Now you all know I look at a lot of prostate biopsies in my practice, and that my dad died of prostate cancer, and that I run every year to raise money for prostate cancer awareness. So prostate cancer is a big deal to me. Most of the prostate cancers that I diagnose are a result of a man having an increased Prostate Specific Antigen (PSA) blood test in their primary doctors office and being referred to a urologist for evaluation and triage with such newer tests as the PHI test or MRI of the prostate. Sometimes the triage leads to a prostate biopsy. Close to half of the men who have a biopsy sent to us wind up having prostate cancer diagnosed. The goal of all this is to detect men with prostate cancers that are high grade, bad actors that have the ability to spread, cause symptoms, and shorten the patient’s life. We want to see those men treated with therapies such as surgery, radiation, hormones or newer immune therapies in an attempt to improve their lifespan and quality of life. We also detect a lot of men with prostate cancers that look less aggressive and might not have such a significant impact. In the past, most of these low aggression tumor patients also received treatment such as radiation or surgery, but now, with better tools that look into the actual genetic (DNA or RNA) makeup of the tumor, and with better understanding of which tumors are likely to spread, many men are placed on “active surveillance.” They are monitored closely by their urologist, but unless there is evidence that the tumor has changed and become more aggressive, they avoid treatment and any related side effects.

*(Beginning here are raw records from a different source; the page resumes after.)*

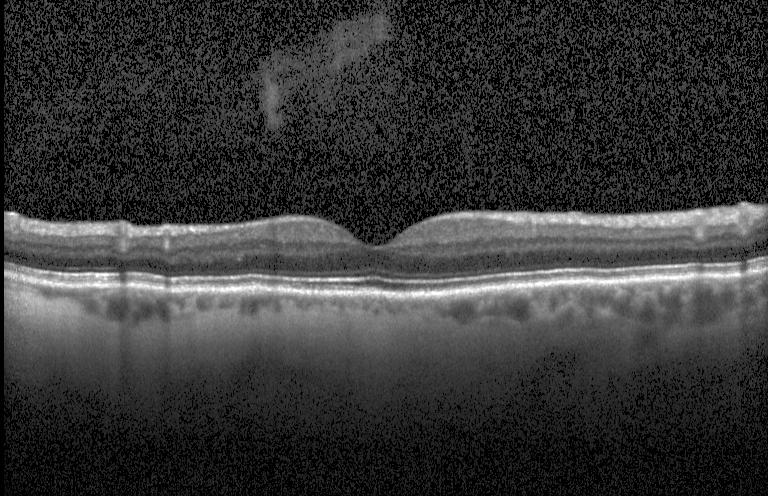

Finding: no choroidal neovascularization, diabetic macular edema, or drusen.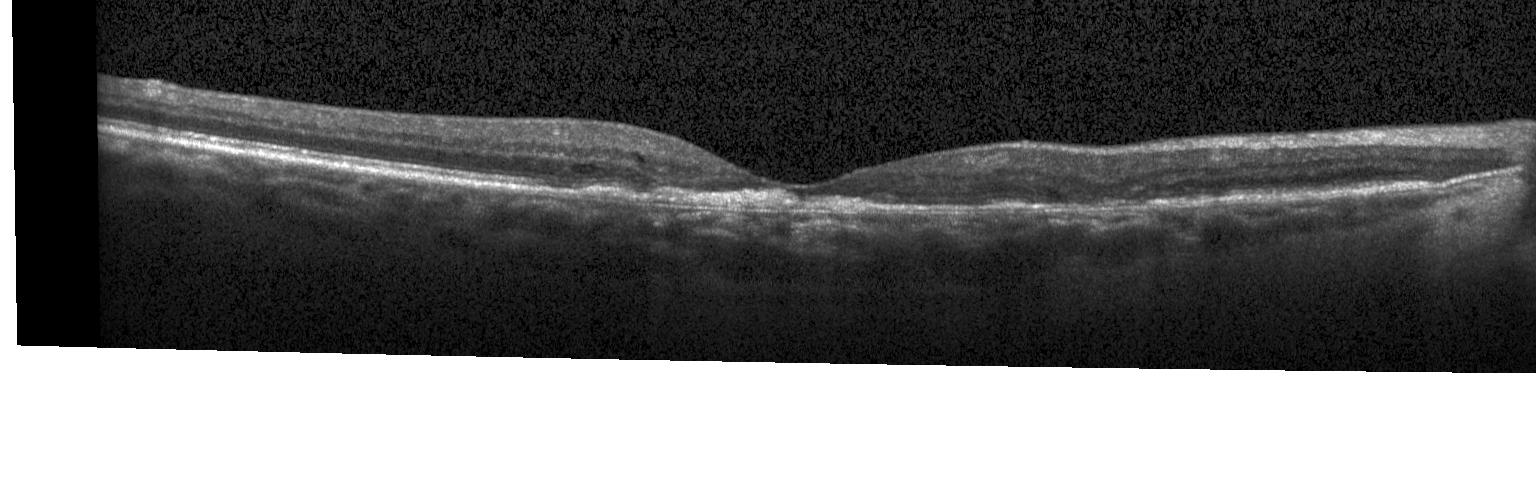
Acquired on a Heidelberg Spectralis. OCT B-scan. Fovea-centered — A choroidal neovascular membrane.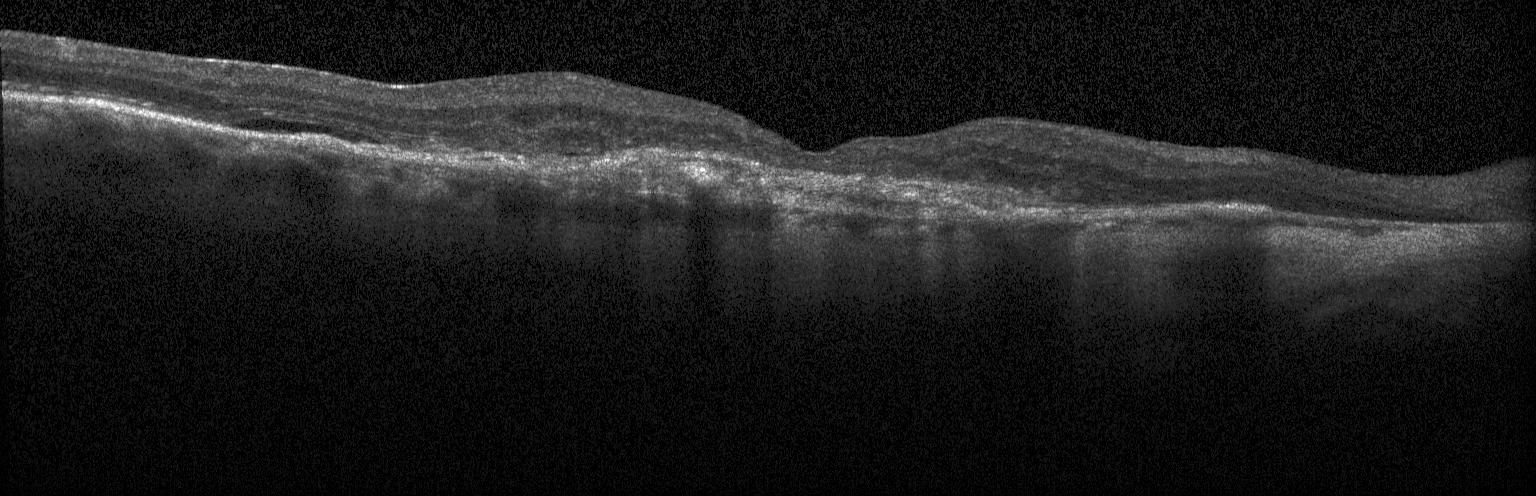
OCT B-scan showing choroidal neovascularization (CNV).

Still following me? Well, in the last few years, there has been review of long term data, much from outside the USA and all of it is from before genetic markers were available and before “active surveillance” was an established treatment plan. The data suggested that PSA testing is a lousy way to detect prostate cancer and leads to too many men having too much treatment. Because of these studies, in 2012 the United States Preventive Services Task Force (whew) recommended AGAINST PSA screening. So fewer men have been getting PSA testing, or have been skipping a few years of testing, and guess what? We now see more men with the nasty acting prostate cancers than we did five or ten year ago. It seems to us here in the lab (and to urologists and pathologists around the country) that less PSA screening=worse outcomes.
Now remember those CMS quality measures we were talking about a few paragraphs above? Well, the CMS has just released a new proposed quality measure. You guessed it. They are proposing that NOT doing PSA testing is better quality. So your doc, or your dad’s doc, or your husband’s doc will get paid more for NOT doing PSA testing on their patients. Yes, I know it is not a perfect test. It is not appropriate in certain age groups. But with logical triage of patients with abnormal PSA results, and then logical treatment or surveillance of men in whom prostate cancer is diagnosed, PSA testing can lead to a strong, positive, impact on the male population. I am a believer. I know that I will keep having my PSA checked–and so should you!